=== Exercise ===
Format the lines of the material as a numbered list, starting at the very first line and ending at the line containing "exposure: black level correction 0.001, exposure". Include both ends and skip any blank lines.

--- start Exercise material ---

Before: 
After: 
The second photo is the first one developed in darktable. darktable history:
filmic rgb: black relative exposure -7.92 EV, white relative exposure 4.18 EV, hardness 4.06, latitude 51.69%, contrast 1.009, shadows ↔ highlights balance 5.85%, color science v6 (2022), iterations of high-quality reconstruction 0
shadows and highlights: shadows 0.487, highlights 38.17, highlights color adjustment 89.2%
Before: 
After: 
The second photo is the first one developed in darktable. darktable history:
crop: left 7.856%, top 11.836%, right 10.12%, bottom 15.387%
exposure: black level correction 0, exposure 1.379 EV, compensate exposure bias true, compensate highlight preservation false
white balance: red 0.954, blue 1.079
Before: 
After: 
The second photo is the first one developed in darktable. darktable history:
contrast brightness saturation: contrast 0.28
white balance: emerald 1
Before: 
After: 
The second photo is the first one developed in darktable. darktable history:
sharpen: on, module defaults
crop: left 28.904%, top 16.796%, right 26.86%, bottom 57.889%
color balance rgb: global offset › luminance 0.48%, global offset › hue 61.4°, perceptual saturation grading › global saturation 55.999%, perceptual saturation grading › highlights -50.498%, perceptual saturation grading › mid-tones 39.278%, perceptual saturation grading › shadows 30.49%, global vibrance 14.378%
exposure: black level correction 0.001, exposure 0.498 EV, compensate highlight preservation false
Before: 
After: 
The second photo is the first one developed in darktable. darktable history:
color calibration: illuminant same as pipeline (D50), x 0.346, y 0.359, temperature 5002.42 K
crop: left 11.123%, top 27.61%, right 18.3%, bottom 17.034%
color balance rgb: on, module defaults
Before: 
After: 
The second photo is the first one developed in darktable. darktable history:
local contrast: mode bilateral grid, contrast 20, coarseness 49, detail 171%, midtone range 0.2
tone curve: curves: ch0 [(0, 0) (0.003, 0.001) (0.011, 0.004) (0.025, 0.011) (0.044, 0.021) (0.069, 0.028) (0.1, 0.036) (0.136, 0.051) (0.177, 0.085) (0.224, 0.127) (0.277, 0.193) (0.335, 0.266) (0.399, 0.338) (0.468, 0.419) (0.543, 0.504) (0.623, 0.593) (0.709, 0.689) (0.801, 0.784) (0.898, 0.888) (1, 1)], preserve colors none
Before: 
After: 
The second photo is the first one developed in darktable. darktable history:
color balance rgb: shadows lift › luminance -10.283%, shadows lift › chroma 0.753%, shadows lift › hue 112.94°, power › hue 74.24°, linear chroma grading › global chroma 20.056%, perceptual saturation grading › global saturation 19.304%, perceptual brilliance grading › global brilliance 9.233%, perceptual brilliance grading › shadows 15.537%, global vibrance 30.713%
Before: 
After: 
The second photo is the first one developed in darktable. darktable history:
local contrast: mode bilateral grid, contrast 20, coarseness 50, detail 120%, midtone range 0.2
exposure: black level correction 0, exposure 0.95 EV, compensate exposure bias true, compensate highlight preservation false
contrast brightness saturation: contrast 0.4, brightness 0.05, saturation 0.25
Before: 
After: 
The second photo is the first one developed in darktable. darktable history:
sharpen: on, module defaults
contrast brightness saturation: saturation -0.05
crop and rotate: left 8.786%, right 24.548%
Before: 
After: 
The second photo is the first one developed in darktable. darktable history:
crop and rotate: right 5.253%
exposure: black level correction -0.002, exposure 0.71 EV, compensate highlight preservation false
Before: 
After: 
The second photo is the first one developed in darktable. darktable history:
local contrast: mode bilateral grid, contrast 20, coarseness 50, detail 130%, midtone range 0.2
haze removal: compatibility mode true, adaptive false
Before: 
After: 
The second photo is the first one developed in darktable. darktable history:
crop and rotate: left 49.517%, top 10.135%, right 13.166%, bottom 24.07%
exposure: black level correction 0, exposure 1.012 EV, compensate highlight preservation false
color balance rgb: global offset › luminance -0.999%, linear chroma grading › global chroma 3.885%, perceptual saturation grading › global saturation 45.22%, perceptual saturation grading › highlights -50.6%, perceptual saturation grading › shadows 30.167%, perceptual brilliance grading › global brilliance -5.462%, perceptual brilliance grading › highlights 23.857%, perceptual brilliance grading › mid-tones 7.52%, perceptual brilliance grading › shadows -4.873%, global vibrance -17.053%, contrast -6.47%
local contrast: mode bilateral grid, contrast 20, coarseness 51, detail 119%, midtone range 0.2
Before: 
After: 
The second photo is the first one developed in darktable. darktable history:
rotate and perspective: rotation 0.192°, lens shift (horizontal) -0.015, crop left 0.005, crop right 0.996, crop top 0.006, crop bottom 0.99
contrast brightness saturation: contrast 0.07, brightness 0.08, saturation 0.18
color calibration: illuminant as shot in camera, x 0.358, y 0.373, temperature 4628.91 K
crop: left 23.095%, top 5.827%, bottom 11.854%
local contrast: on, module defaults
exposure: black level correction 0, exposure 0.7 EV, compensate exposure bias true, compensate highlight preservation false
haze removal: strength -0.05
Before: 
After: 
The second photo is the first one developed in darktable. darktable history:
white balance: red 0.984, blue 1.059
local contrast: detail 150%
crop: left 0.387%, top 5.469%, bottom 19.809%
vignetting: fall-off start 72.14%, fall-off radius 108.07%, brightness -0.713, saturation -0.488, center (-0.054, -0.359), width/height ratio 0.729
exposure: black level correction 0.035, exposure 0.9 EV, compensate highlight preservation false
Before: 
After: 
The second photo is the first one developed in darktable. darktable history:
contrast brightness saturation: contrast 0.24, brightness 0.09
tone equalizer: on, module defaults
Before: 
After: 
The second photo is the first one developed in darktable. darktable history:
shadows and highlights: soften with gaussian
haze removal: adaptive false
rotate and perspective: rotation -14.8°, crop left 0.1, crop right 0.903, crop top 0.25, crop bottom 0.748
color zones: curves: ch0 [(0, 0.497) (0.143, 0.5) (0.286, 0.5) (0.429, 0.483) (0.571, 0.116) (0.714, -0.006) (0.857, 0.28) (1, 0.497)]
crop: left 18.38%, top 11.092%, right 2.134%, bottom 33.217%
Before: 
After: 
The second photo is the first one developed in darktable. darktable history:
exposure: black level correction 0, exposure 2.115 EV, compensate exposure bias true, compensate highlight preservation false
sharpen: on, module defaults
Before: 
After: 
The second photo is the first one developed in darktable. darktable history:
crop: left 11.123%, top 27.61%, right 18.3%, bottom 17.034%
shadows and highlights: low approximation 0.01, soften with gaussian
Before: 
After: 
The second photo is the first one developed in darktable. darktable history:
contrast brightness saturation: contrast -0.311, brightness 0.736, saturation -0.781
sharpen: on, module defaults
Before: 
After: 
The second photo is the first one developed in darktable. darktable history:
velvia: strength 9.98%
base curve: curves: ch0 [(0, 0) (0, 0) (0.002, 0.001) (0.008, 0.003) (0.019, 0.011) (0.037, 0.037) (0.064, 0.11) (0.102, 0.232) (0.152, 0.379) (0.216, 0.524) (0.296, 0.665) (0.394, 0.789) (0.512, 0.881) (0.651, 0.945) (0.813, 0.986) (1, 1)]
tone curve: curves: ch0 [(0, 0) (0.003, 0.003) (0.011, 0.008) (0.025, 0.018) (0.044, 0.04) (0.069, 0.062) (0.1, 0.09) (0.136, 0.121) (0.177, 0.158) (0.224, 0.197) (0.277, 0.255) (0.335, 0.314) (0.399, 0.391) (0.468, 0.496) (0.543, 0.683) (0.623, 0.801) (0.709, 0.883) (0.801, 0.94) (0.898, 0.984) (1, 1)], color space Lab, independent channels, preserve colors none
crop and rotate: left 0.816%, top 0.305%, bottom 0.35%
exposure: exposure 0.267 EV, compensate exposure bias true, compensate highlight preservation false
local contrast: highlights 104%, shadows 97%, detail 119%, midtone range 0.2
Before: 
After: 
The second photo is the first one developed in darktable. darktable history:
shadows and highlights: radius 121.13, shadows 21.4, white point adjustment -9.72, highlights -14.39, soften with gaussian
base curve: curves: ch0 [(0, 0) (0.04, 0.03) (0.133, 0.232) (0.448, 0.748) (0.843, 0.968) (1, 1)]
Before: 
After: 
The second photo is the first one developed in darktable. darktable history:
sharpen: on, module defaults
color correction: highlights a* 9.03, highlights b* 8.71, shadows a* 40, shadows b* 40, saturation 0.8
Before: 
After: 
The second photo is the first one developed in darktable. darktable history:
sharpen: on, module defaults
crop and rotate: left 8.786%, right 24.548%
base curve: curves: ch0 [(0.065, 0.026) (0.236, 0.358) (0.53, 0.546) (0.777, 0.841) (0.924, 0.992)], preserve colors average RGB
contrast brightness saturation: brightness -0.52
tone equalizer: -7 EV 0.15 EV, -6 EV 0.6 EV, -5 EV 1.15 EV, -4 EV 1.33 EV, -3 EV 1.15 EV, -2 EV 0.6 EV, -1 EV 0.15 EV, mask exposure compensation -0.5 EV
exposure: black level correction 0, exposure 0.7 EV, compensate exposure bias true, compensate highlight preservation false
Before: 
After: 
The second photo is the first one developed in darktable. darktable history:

--- end Exercise material ---

=== Written reply ===
1. Before: 
2. After: 
3. The second photo is the first one developed in darktable. darktable history:
4. filmic rgb: black relative exposure -7.92 EV, white relative exposure 4.18 EV, hardness 4.06, latitude 51.69%, contrast 1.009, shadows ↔ highlights balance 5.85%, color science v6 (2022), iterations of high-quality reconstruction 0
5. shadows and highlights: shadows 0.487, highlights 38.17, highlights color adjustment 89.2%
6. Before: 
7. After: 
8. The second photo is the first one developed in darktable. darktable history:
9. crop: left 7.856%, top 11.836%, right 10.12%, bottom 15.387%
10. exposure: black level correction 0, exposure 1.379 EV, compensate exposure bias true, compensate highlight preservation false
11. white balance: red 0.954, blue 1.079
12. Before: 
13. After: 
14. The second photo is the first one developed in darktable. darktable history:
15. contrast brightness saturation: contrast 0.28
16. white balance: emerald 1
17. Before: 
18. After: 
19. The second photo is the first one developed in darktable. darktable history:
20. sharpen: on, module defaults
21. crop: left 28.904%, top 16.796%, right 26.86%, bottom 57.889%
22. color balance rgb: global offset › luminance 0.48%, global offset › hue 61.4°, perceptual saturation grading › global saturation 55.999%, perceptual saturation grading › highlights -50.498%, perceptual saturation grading › mid-tones 39.278%, perceptual saturation grading › shadows 30.49%, global vibrance 14.378%
23. exposure: black level correction 0.001, exposure 0.498 EV, compensate highlight preservation false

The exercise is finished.